Et il y a toujours la même mouette, toujours à la même heure, entre 7 et 8h. Peut-être qu'elle regarde le lever du soleil.
Elle est perchée sur la cheminée d’une maison.

J’ai choisi l’appartement pour cette fenêtre, le plafond est en pente et cette fenêtre placée sur un mur aveugle, c'est intéressant. C’est curieux de l’avoir mise exactement à cet endroit.
C’est une chambre/atelier, alors, j’y vais souvent. J’y fais de la peinture, de la musique. La fenêtre apporte la lumière pour la peinture, et rien pour la musique.
Je regarde tout le temps et il y a ce cadre qui est particulier, la mouette, la costière qu’on voit derrière.
Quand je prends mon café je la vois depuis la cuisine. C’est la même perspective, c’est comme le bout d’un tunnel.

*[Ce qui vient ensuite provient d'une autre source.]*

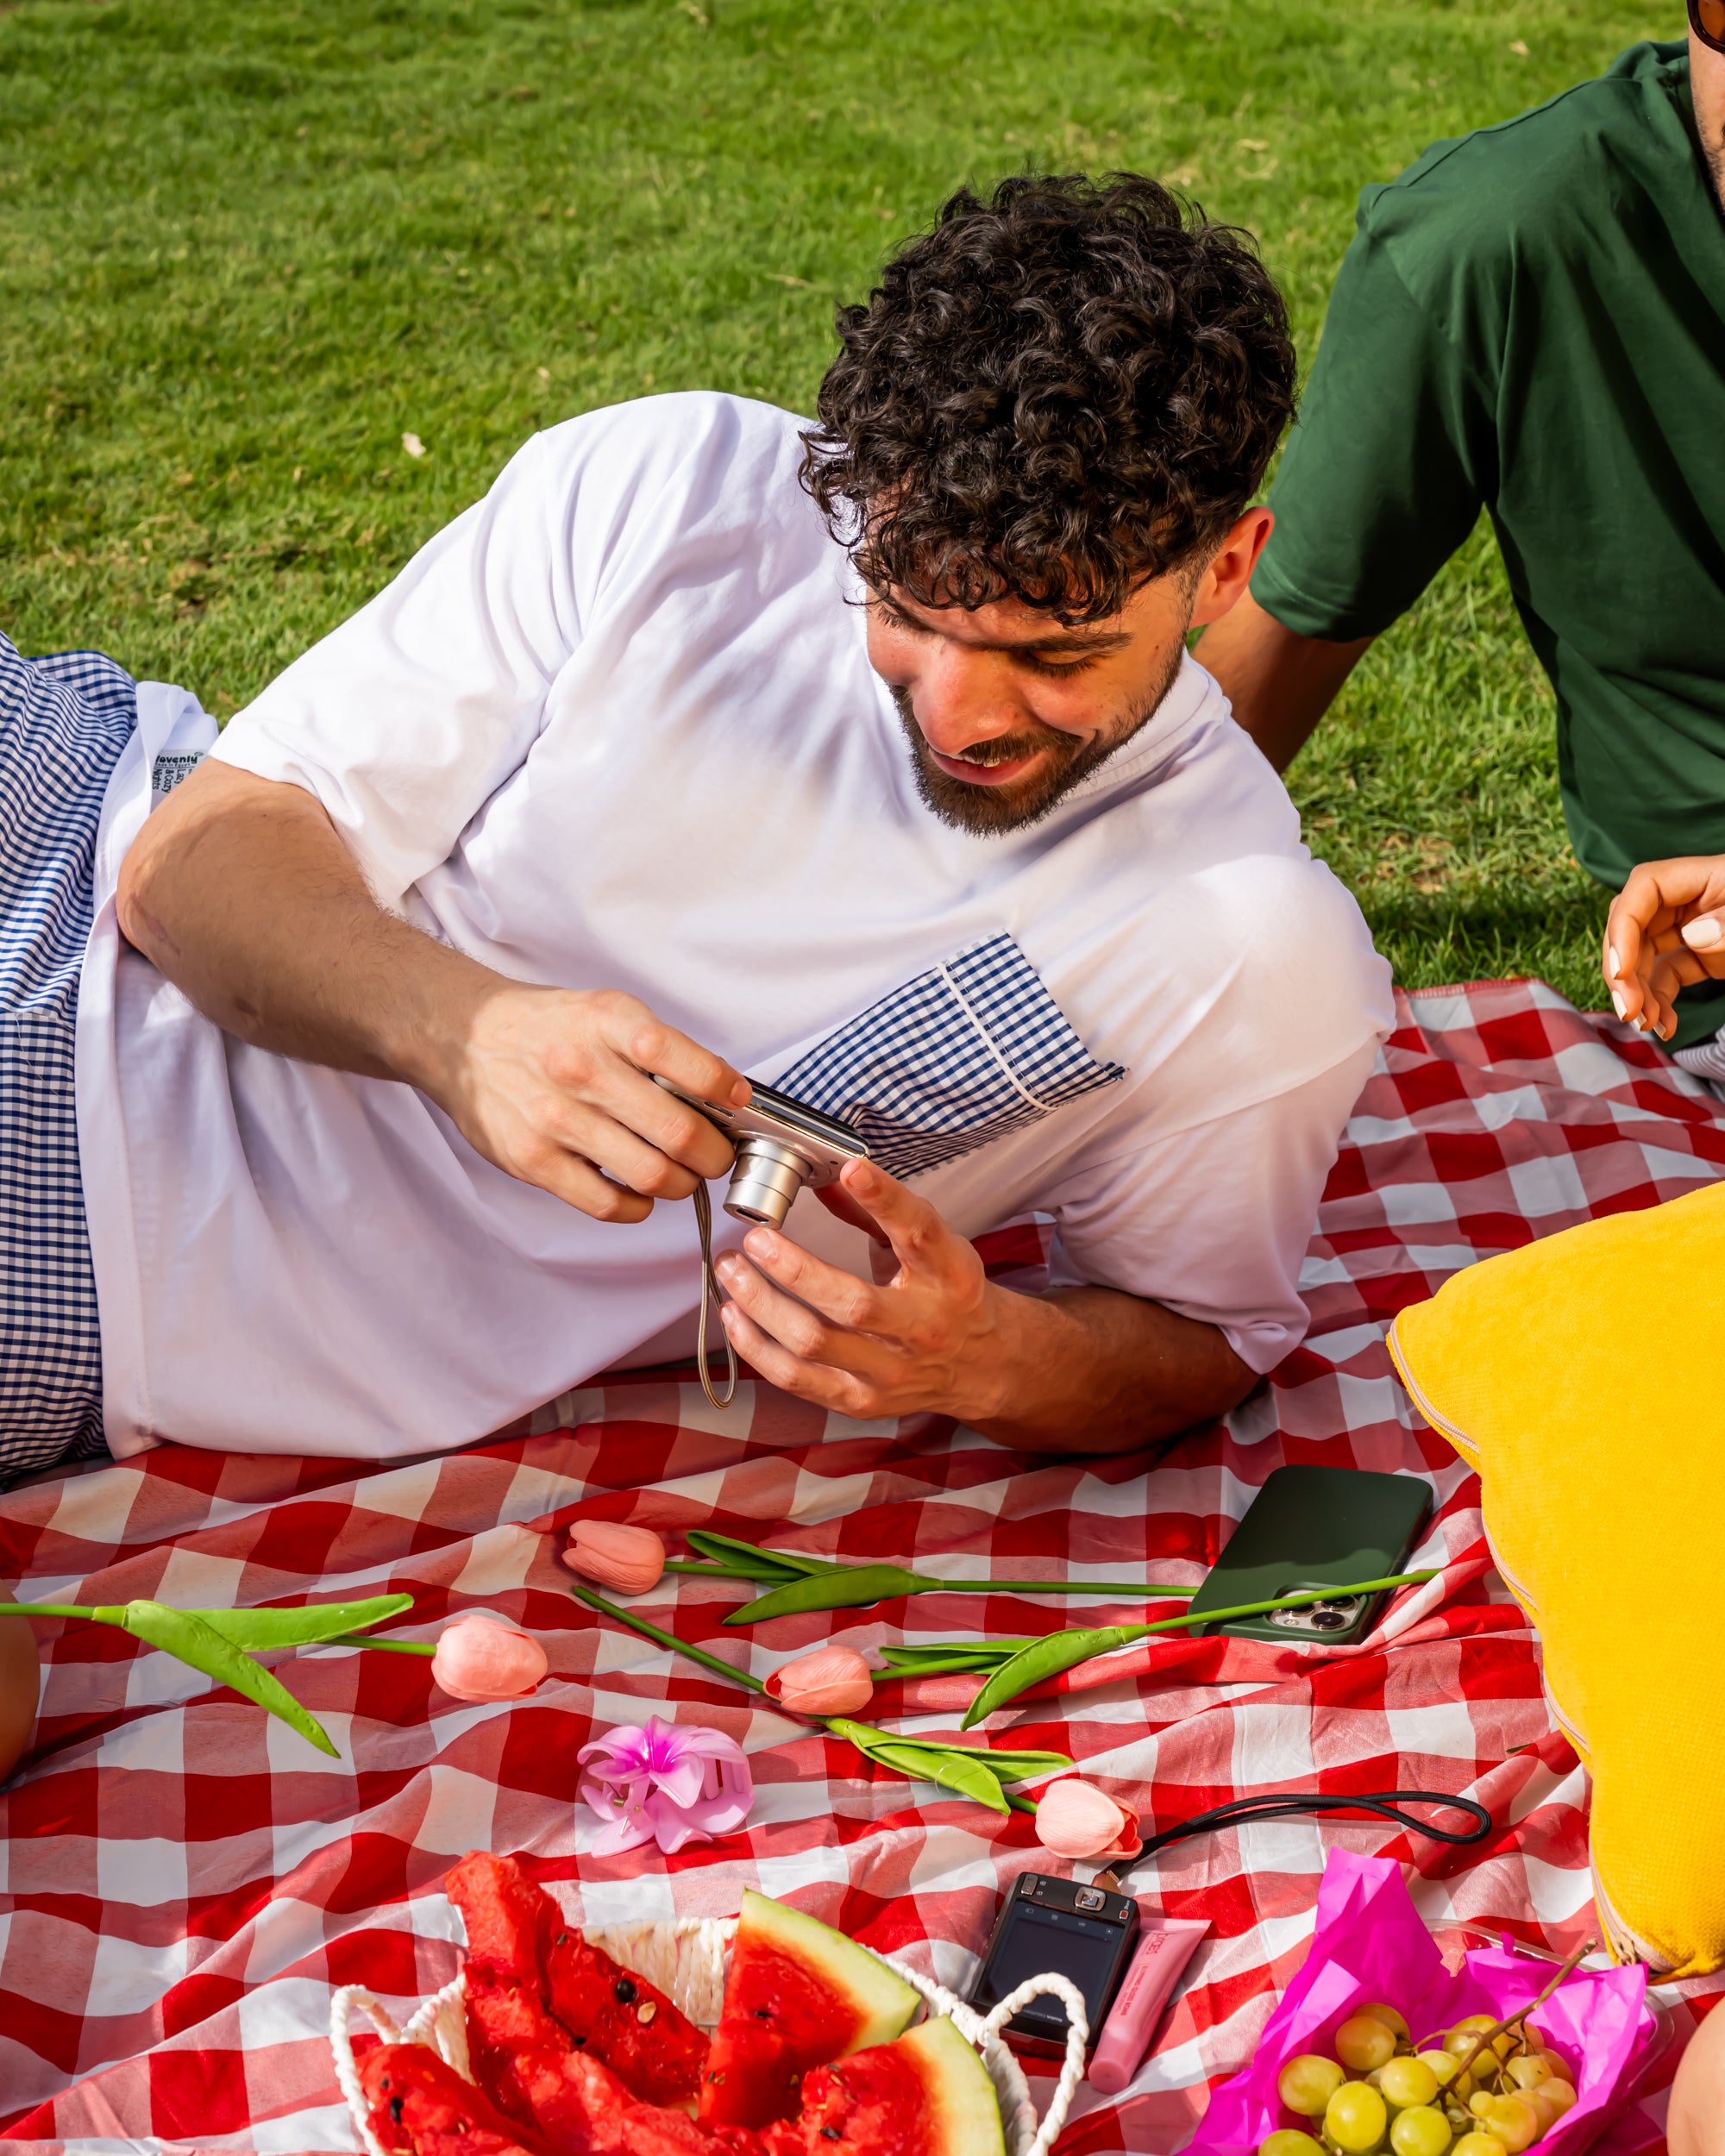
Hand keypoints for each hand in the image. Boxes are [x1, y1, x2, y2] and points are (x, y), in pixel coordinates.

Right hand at [421, 983, 746, 1222]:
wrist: (464, 1038)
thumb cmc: (548, 1029)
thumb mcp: (606, 1012)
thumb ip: (661, 1049)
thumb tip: (725, 1095)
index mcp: (608, 1023)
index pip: (687, 1062)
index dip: (725, 1090)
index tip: (737, 1102)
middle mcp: (581, 1069)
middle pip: (679, 1133)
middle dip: (715, 1154)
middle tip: (716, 1154)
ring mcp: (555, 1119)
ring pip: (652, 1176)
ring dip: (682, 1183)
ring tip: (681, 1173)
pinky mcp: (533, 1160)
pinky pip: (608, 1204)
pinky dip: (638, 1206)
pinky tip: (639, 1191)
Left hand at [712, 1159, 1011, 1422]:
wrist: (984, 1367)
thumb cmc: (950, 1296)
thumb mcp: (933, 1247)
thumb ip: (880, 1211)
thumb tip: (829, 1174)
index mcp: (949, 1276)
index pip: (919, 1233)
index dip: (886, 1199)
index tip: (852, 1169)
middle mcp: (924, 1327)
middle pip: (853, 1304)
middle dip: (794, 1269)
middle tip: (756, 1237)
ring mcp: (891, 1372)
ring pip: (813, 1344)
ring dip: (761, 1305)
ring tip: (731, 1269)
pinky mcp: (861, 1402)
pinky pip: (796, 1379)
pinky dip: (756, 1346)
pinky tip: (734, 1314)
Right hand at [1603, 855, 1724, 1040]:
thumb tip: (1693, 936)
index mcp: (1707, 874)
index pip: (1645, 886)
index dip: (1624, 926)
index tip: (1621, 969)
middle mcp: (1692, 899)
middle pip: (1634, 924)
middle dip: (1622, 966)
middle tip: (1627, 1008)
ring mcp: (1695, 928)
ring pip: (1644, 955)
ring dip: (1637, 991)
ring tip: (1645, 1023)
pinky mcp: (1702, 956)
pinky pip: (1667, 975)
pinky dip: (1659, 1001)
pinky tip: (1665, 1025)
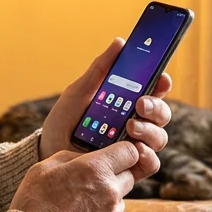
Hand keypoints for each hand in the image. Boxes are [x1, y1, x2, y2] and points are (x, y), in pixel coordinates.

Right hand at [9, 143, 138, 211]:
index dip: (122, 152)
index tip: (113, 156)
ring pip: (119, 201)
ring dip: (106, 200)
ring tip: (77, 209)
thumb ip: (71, 157)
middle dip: (113, 176)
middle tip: (89, 183)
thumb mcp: (44, 168)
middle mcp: (110, 192)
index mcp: (95, 170)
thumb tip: (85, 158)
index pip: (129, 152)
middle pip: (129, 177)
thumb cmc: (33, 204)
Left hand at [40, 38, 173, 183]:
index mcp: (127, 103)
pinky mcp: (130, 168)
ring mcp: (134, 146)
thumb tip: (120, 43)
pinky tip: (135, 149)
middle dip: (156, 107)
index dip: (163, 83)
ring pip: (159, 137)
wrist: (48, 152)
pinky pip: (151, 163)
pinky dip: (147, 155)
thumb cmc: (64, 121)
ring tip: (130, 126)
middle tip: (140, 104)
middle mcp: (136, 124)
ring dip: (149, 130)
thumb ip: (100, 70)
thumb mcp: (79, 92)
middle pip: (161, 114)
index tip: (162, 78)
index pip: (154, 91)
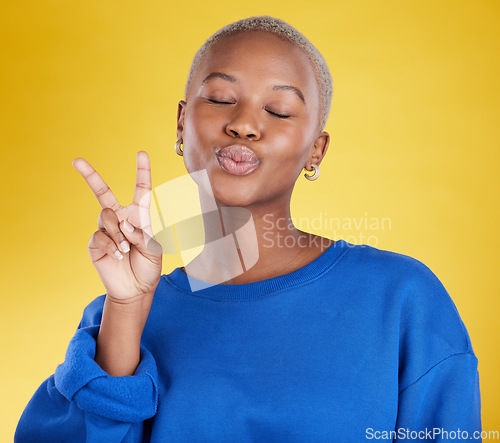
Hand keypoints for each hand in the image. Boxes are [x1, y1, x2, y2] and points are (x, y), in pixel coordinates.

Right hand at [72, 151, 162, 302]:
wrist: (136, 289)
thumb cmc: (148, 267)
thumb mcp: (155, 250)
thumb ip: (142, 234)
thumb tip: (124, 224)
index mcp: (139, 215)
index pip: (141, 190)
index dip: (142, 171)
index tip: (141, 153)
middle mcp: (120, 218)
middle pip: (102, 192)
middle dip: (90, 176)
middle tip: (76, 161)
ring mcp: (105, 230)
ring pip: (106, 217)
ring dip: (119, 233)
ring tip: (127, 250)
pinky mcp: (95, 244)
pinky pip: (99, 236)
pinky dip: (112, 246)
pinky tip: (118, 255)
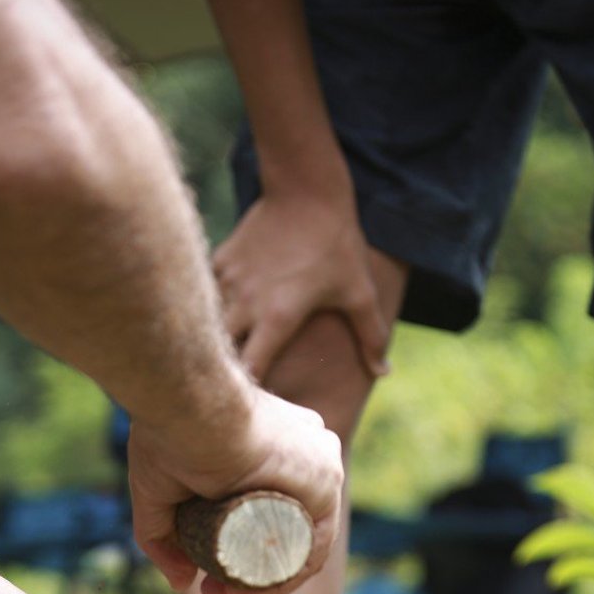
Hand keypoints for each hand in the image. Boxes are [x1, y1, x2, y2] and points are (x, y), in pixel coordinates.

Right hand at [128, 383, 343, 593]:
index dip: (240, 556)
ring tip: (221, 591)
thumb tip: (183, 584)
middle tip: (212, 589)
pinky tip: (245, 589)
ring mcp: (321, 467)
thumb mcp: (159, 494)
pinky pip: (311, 550)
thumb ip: (164, 537)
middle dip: (250, 573)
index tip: (206, 577)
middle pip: (288, 534)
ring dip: (262, 582)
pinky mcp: (328, 483)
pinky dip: (282, 578)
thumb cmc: (170, 434)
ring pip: (298, 546)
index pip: (275, 516)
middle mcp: (306, 457)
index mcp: (279, 448)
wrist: (192, 408)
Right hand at [214, 188, 390, 380]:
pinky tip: (227, 310)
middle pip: (220, 354)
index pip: (250, 371)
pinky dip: (215, 306)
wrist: (306, 186)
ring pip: (210, 324)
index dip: (250, 394)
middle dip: (224, 373)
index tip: (255, 407)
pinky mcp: (220, 260)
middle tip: (231, 389)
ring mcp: (228, 280)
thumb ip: (371, 336)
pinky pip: (209, 293)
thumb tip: (383, 371)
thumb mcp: (359, 292)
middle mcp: (246, 303)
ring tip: (223, 355)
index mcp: (278, 318)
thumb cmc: (337, 243)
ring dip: (218, 340)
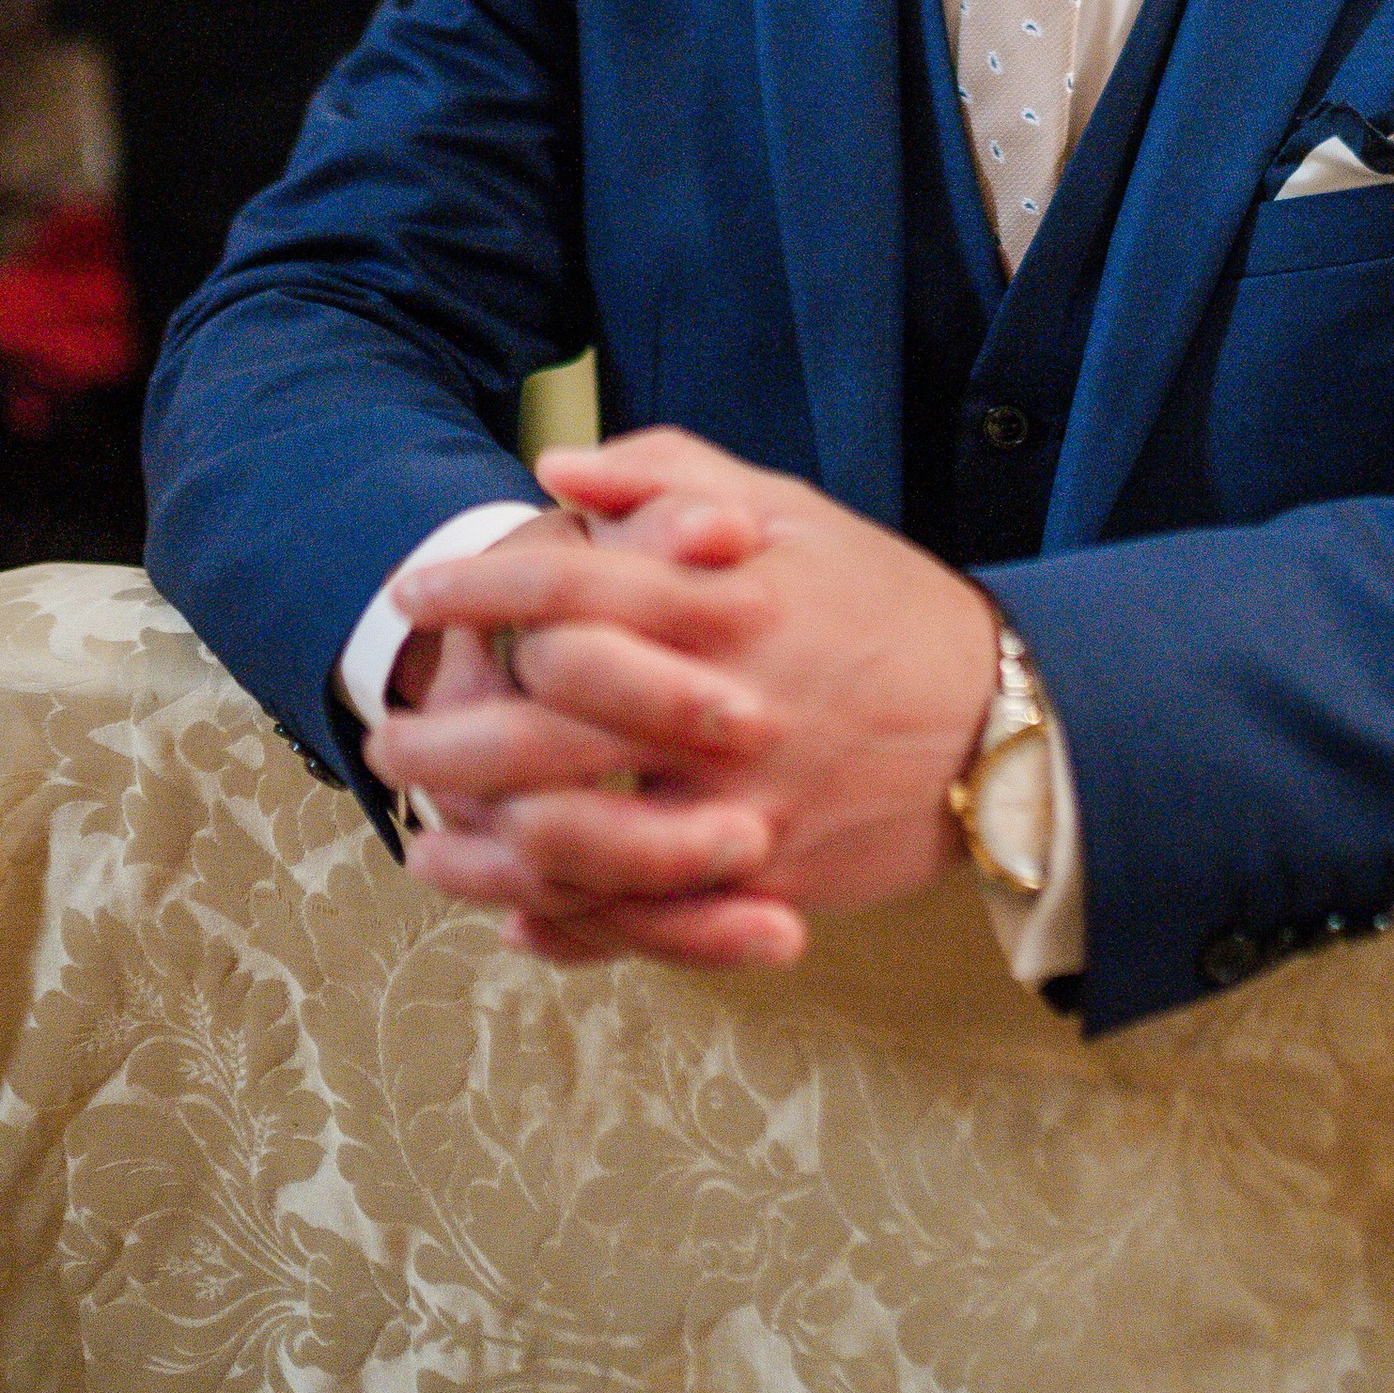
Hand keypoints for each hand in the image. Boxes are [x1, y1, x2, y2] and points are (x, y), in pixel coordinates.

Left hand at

Habituellement, je n’entends rien, si ce n’est la pluie qui tombe sur le toit.
Quand j’ouvre la fenêtre… ça va être une première... on entend les mouettes, juste la nature, et le souffle du vent.

Le confinement ne change pas grand chose. J’ai un rapport particulier au fait de ne pas pouvoir sortir : je ressentais le besoin d’être chez moi; en fait, on m’a imposé quelque chose dont j’avais besoin... La chose qui change, c'est que j'ouvre davantage les fenêtres, je regarde plus souvent dehors..."

David, Le Havre, rue Tristan Bernard.